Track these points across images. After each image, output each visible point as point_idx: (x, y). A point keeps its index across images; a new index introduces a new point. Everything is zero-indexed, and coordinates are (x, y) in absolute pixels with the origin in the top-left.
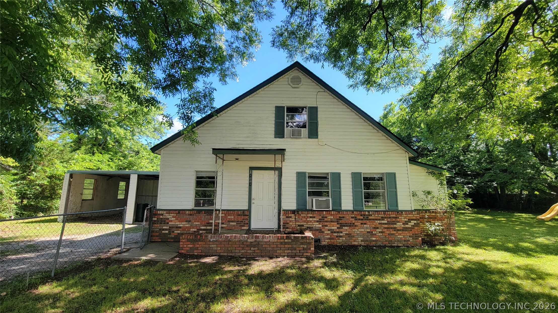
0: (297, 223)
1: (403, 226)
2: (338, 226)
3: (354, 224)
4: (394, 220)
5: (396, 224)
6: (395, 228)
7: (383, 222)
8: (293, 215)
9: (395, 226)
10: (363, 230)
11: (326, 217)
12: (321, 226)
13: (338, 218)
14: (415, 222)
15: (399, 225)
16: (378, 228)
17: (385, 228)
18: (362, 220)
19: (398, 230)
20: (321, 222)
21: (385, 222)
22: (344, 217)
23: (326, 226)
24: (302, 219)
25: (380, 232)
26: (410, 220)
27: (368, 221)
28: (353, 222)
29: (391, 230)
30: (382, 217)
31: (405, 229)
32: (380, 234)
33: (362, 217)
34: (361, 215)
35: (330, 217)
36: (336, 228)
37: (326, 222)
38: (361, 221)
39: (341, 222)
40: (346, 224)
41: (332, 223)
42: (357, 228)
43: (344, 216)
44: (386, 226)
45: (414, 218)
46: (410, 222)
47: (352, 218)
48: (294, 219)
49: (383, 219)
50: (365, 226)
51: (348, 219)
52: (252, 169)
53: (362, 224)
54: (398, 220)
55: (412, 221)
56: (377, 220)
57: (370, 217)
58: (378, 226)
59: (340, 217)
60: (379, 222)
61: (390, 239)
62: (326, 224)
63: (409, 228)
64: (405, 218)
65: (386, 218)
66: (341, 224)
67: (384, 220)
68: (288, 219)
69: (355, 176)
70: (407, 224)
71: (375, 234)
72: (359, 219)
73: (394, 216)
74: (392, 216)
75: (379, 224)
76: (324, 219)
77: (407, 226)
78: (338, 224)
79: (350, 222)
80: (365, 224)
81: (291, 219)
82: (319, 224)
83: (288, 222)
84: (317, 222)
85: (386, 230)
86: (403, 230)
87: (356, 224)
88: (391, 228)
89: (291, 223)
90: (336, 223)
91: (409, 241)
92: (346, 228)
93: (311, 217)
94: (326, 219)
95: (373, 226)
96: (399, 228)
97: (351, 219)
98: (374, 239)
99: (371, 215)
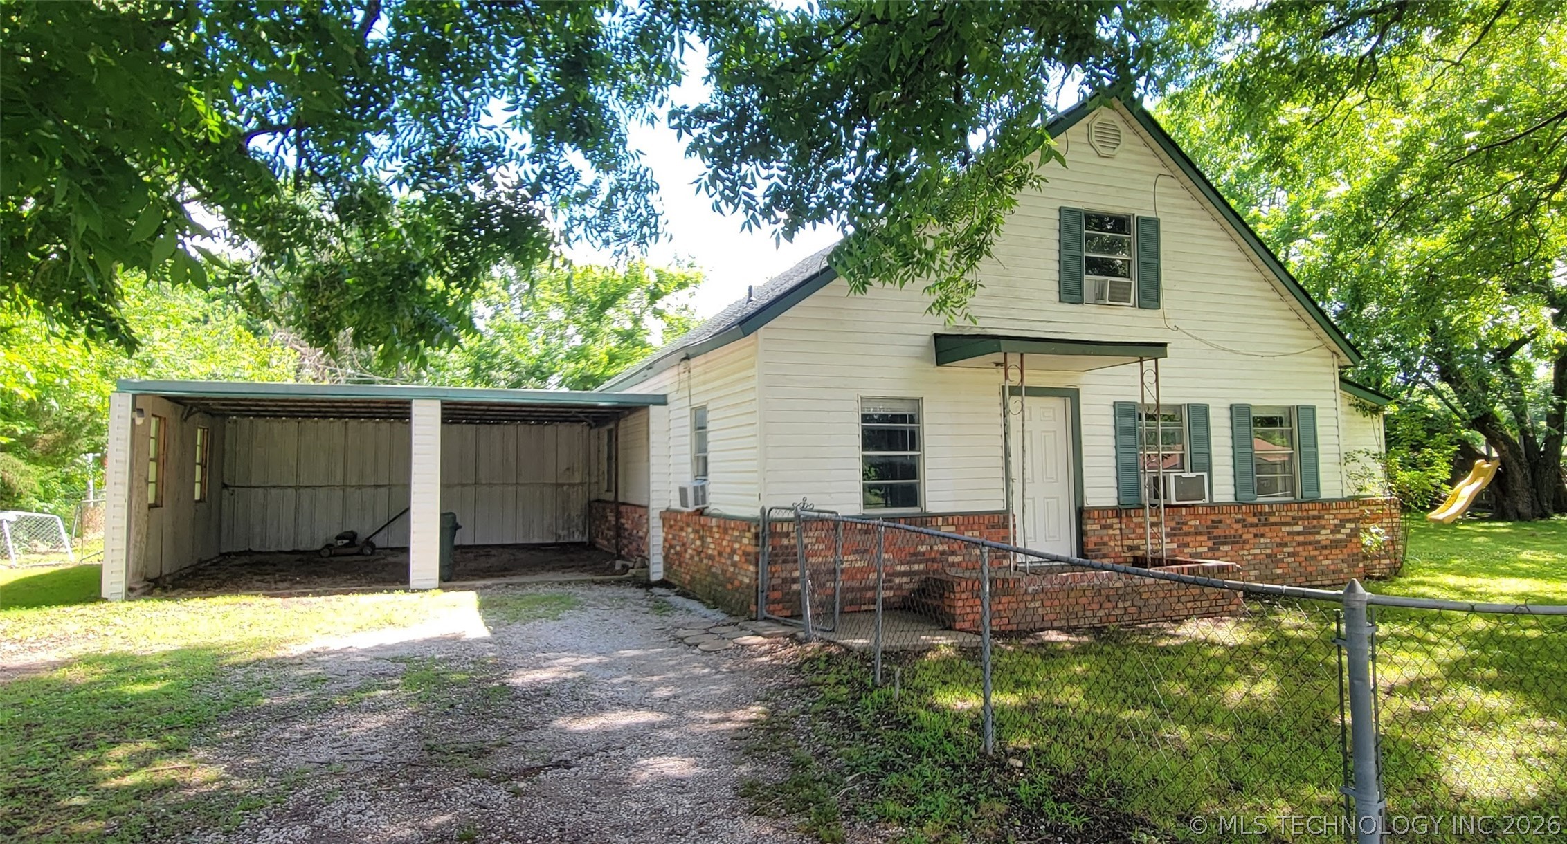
0: (1126, 543)
1: (1331, 537)
2: (1210, 544)
3: (1241, 536)
4: (1315, 522)
5: (1318, 533)
6: (1318, 542)
7: (1295, 529)
8: (1116, 520)
9: (1318, 537)
10: (1258, 551)
11: (1185, 523)
12: (1175, 546)
13: (1209, 523)
14: (1353, 526)
15: (1325, 535)
16: (1286, 545)
17: (1299, 544)
18: (1257, 525)
19: (1325, 547)
20: (1175, 535)
21: (1299, 528)
22: (1220, 521)
23: (1187, 545)
24: (1134, 532)
25: (1290, 555)
26: (1344, 521)
27: (1267, 529)
28: (1240, 532)
29: (1310, 548)
30: (1293, 518)
31: (1335, 545)
32: (1290, 559)
33: (1255, 520)
34: (1255, 515)
35: (1192, 523)
36: (1205, 549)
37: (1187, 534)
38: (1254, 530)
39: (1216, 533)
40: (1226, 537)
41: (1199, 538)
42: (1247, 547)
43: (1221, 517)
44: (1301, 538)
45: (1351, 516)
46: (1344, 527)
47: (1237, 521)
48: (1118, 532)
49: (1295, 521)
50: (1262, 540)
51: (1230, 525)
53: (1256, 536)
54: (1323, 522)
55: (1348, 525)
56: (1284, 524)
57: (1273, 519)
58: (1287, 539)
59: (1213, 521)
60: (1287, 529)
61: (1309, 569)
62: (1187, 539)
63: (1341, 541)
64: (1335, 517)
65: (1302, 518)
66: (1215, 538)
67: (1297, 524)
68: (1104, 532)
69: (1238, 412)
70: (1339, 532)
71: (1282, 560)
72: (1252, 525)
73: (1315, 513)
74: (1311, 513)
75: (1289, 533)
76: (1180, 529)
77: (1339, 536)
78: (1209, 539)
79: (1233, 532)
80: (1263, 536)
81: (1111, 532)
82: (1172, 542)
83: (1106, 539)
84: (1167, 535)
85: (1301, 549)
86: (1331, 548)
87: (1245, 537)
88: (1310, 543)
89: (1112, 543)
90: (1205, 538)
91: (1342, 571)
92: (1226, 548)
93: (1153, 524)
94: (1185, 528)
95: (1278, 540)
96: (1324, 543)
97: (1236, 526)
98: (1279, 571)
99: (1272, 514)
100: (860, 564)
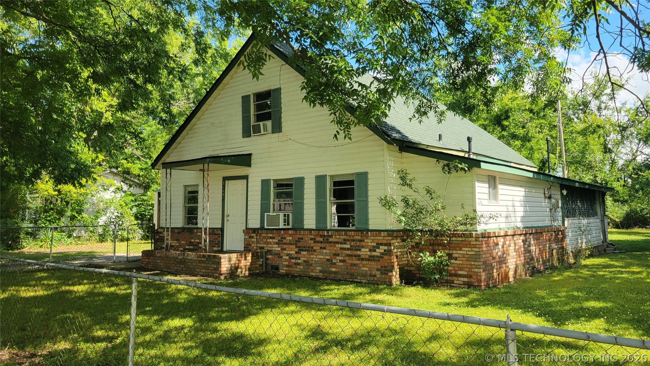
0: (258, 245)
1: (369, 253)
2: (297, 250)
3: (312, 247)
4: (358, 243)
5: (360, 250)
6: (359, 256)
7: (344, 246)
8: (254, 235)
9: (359, 253)
10: (322, 257)
11: (285, 238)
12: (279, 249)
13: (297, 239)
14: (386, 248)
15: (365, 252)
16: (338, 255)
17: (348, 255)
18: (321, 242)
19: (363, 259)
20: (280, 244)
21: (348, 246)
22: (302, 239)
23: (285, 249)
24: (262, 241)
25: (341, 261)
26: (379, 245)
27: (327, 245)
28: (312, 245)
29: (354, 258)
30: (344, 240)
31: (371, 258)
32: (340, 264)
33: (321, 239)
34: (321, 236)
35: (288, 238)
36: (294, 252)
37: (285, 244)
38: (319, 245)
39: (299, 244)
40: (304, 247)
41: (291, 246)
42: (316, 253)
43: (301, 236)
44: (349, 252)
45: (384, 242)
46: (379, 248)
47: (311, 239)
48: (255, 240)
49: (345, 242)
50: (324, 251)
51: (308, 241)
52: (225, 179)
53: (321, 248)
54: (364, 244)
55: (381, 247)
56: (338, 243)
57: (330, 240)
58: (339, 252)
59: (299, 238)
60: (340, 246)
61: (353, 271)
62: (285, 246)
63: (377, 257)
64: (373, 241)
65: (348, 240)
66: (299, 247)
67: (345, 244)
68: (250, 239)
69: (320, 180)
70: (375, 251)
71: (335, 264)
72: (318, 242)
73: (359, 238)
74: (356, 238)
75: (341, 249)
76: (283, 241)
77: (374, 253)
78: (296, 247)
79: (308, 245)
80: (325, 248)
81: (253, 240)
82: (279, 247)
83: (251, 243)
84: (277, 243)
85: (347, 258)
86: (369, 260)
87: (315, 248)
88: (355, 256)
89: (253, 245)
90: (294, 247)
91: (375, 276)
92: (304, 253)
93: (271, 238)
94: (284, 241)
95: (334, 252)
96: (363, 257)
97: (310, 242)
98: (334, 270)
99: (331, 236)
100: (177, 244)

==============================

Work task:
Recast the listing as a numbered list, from its first line through the line containing "7: (1295, 529)", both included. Leave out blank lines and the pictures.

Final answer:
1. Track these points across images. After each image, output each visible point as point_idx: (x, y). A point keeps its index across images; a new index introduces a new point. Everything is zero-indexed, and coordinates are (x, y) in absolute pixels with the origin in the top-left.
2. 0: (297, 223)
3. 1: (403, 226)
4. 2: (338, 226)
5. 3: (354, 224)
6. 4: (394, 220)
7. 5: (396, 224)
8. 6: (395, 228)
9. 7: (383, 222)
10. 8: (293, 215)
11. 9: (395, 226)
12. 10: (363, 230)
13. 11: (326, 217)
14. 12: (321, 226)
15. 13: (338, 218)
16. 14: (415, 222)
17. 15: (399, 225)
18. 16: (378, 228)
19. 17: (385, 228)
20. 18: (362, 220)
21. 19: (398, 230)
22. 20: (321, 222)
23. 21: (385, 222)
24. 22: (344, 217)
25. 23: (326, 226)
26. 24: (302, 219)
27. 25: (380, 232)
28. 26: (410, 220)
29. 27: (368, 221)
30. 28: (353, 222)
31. 29: (391, 230)
32. 30: (382, 217)
33. 31: (405, 229)
34. 32: (380, 234)
35. 33: (362, 217)
36. 34: (361, 215)
37. 35: (330, 217)
38. 36: (336, 228)
39. 37: (326, 222)
40. 38: (361, 221)
41. 39: (341, 222)
42. 40: (346, 224)
43. 41: (332, 223)
44. 42: (357, 228)
45. 43: (344, 216)
46. 44: (386, 226)
47. 45: (414, 218)
48. 46: (410, 222)
49. 47: (352, 218)
50. 48: (294, 219)
51. 49: (383, 219)
52. 50: (365, 226)
53. 51: (348, 219)
54. 52: (252, 169)
55. 53: (362, 224)
56. 54: (398, 220)
57. 55: (412, 221)
58. 56: (377, 220)
59. 57: (370, 217)
60. 58: (378, 226)
61. 59: (340, 217)
62. 60: (379, 222)
63. 61: (390, 239)
64. 62: (326, 224)
65. 63: (409, 228)
66. 64: (405, 218)
67. 65: (386, 218)
68. 66: (341, 224)
69. 67: (384, 220)
70. 68: (288, 219)
71. 69: (355, 176)
72. 70: (407, 224)
73. 71: (375, 234)
74. 72: (359, 219)
75. 73: (394, 216)
76. 74: (392, 216)
77. 75: (379, 224)
78. 76: (324, 219)
79. 77: (407, 226)
80. 78: (338, 224)
81. 79: (350, 222)
82. 80: (365, 224)
83. 81: (291, 219)
84. 82: (319, 224)
85. 83: (288, 222)
86. 84: (317, 222)
87. 85: (386, 230)
88. 86: (403, 230)
89. 87: (356, 224)
90. 88: (391, 228)
91. 89: (291, 223)
92. 90: (336, 223)
93. 91: (409, 241)
94. 92: (346, 228)
95. 93: (311, 217)
96. 94: (326, 219)
97. 95: (373, 226)
98. 96: (399, 228)
99. 97: (351, 219)
100. 98: (374, 239)
101. 99: (371, 215)
102. 0: (1126, 543)
103. 1: (1331, 537)
104. 2: (1210, 544)
105. 3: (1241, 536)
106. 4: (1315, 522)
107. 5: (1318, 533)
108. 6: (1318, 542)
109. 7: (1295, 529)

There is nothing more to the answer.